Providers, including marketers, are tempted to give patients free items and services. But be careful! These activities may violate laws prohibiting providers that participate in state and federal health programs from giving free items and services to patients. Private insurers often impose the same prohibitions. This means that private duty agencies are not exempt from these fraud and abuse prohibitions if they participate in any state healthcare programs, such as Medicaid or Medicaid waiver programs, or accept payments from private insurers.
The government generally prohibits providers from giving free items and services to patients because it is concerned that such activities may:
- Result in overutilization of services
- Produce decisions concerning care that are not objective
- Increase costs to the Medicare and Medicaid Programs and other state and federal healthcare programs
Providers who violate prohibitions on what may be given to patients face criminal fines, civil money penalties, suspension or exclusion from the Medicare and Medicaid Programs and other state and federal healthcare programs, and jail time.

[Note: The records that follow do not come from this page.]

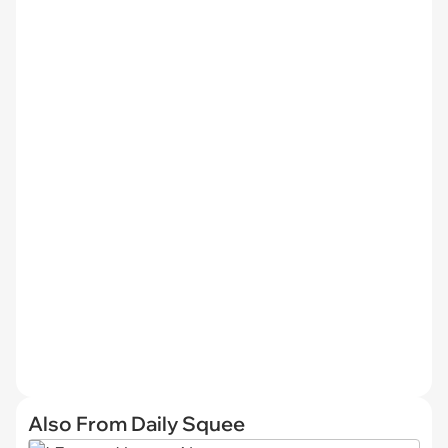
Also From Daily Squee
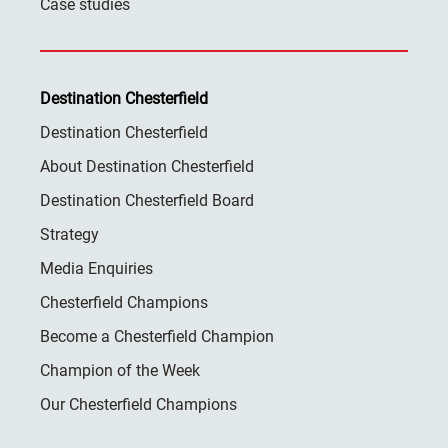
Case studies
Destination Chesterfield
Destination Chesterfield
About Destination Chesterfield
Destination Chesterfield Board
Strategy
Media Enquiries
Chesterfield Champions
Become a Chesterfield Champion
Champion of the Week
Our Chesterfield Champions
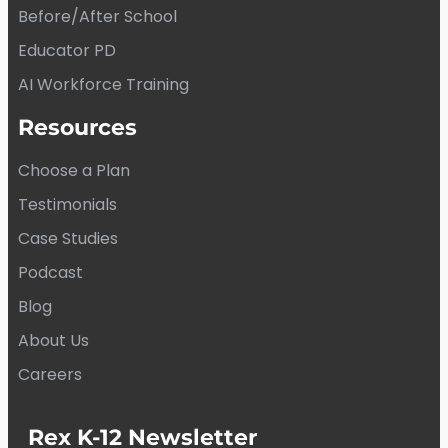
Before/After School
Educator PD
AI Workforce Training
Resources
Choose a Plan
Testimonials
Case Studies
Podcast
Blog
About Us
Careers
Rex K-12 Newsletter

There are two applicable federal statutes:
- The anti-kickback statute (AKS)
- The civil monetary penalties law (CMPL)
The AKS generally prohibits providers from offering to give or actually giving anything to anyone in order to induce referrals for any items or services for which payment may be made by federal or state healthcare programs. There are, however, a number of exceptions or “safe harbors” applicable to the AKS. If providers are able to meet all of the requirements of applicable exceptions or safe harbors, they may engage in activities that would otherwise violate the AKS.

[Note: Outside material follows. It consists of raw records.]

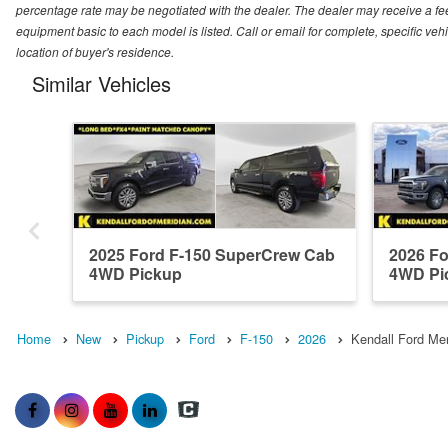
percentage rate may be negotiated with the dealer. The dealer may receive a fee
equipment basic to each model is listed. Call or email for complete, specific ve
location of buyer's residence.
Similar Vehicles
2025 Ford F-150 SuperCrew Cab
2026 F
4WD Pickup
4WD Pi
Home
New
Pickup
Ford
F-150
2026
Kendall Ford Mer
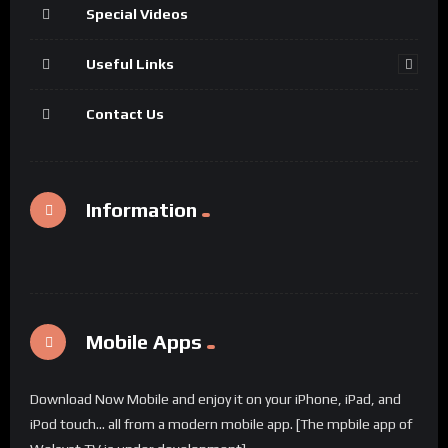
Special Videos
Useful Links
Contact Us
Information
Mobile Apps
Download Now Mobile and enjoy it on your iPhone, iPad, and
iPod touch... all from a modern mobile app. [The mpbile app of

The federal government says that if referrals are obtained in a way that violates the AKS and providers submit claims for services provided to patients who were referred in violation of the AKS, then providers have also violated the federal False Claims Statute. Providers generally violate the False Claims Statute if they submit claims or cost reports to the government that include information that is untrue. When providers submit claims, they, according to enforcers, also promise that referrals were not received in ways that are prohibited. If referrals are received inappropriately by violating the anti-kickback statute, for example, then the claims are “false.” Giving free items or services to patients may also violate the civil money penalties law.
This federal statute prohibits providers from offering to give or actually giving items or services to patients or potential patients that are likely to influence beneficiaries receipt from particular providers. This prohibition is especially relevant to marketing activities. It applies to both direct and indirect promotional activities.
Providers must also comply with applicable laws in all of the states in which they do business. State laws very, of course, from state to state. Many states have anti-kickback statutes that are similar to the federal statute described above. State licensure statutes for physicians, nurses, therapists, social workers and other types of providers may also include prohibitions on giving free or discounted items or services to patients, especially when they may induce patients to receive potentially unnecessary services.
Although providers may have good intentions when they give free items or services to patients and potential patients, such intentions must be subjected to consideration of the prohibitions described above before they are acted upon.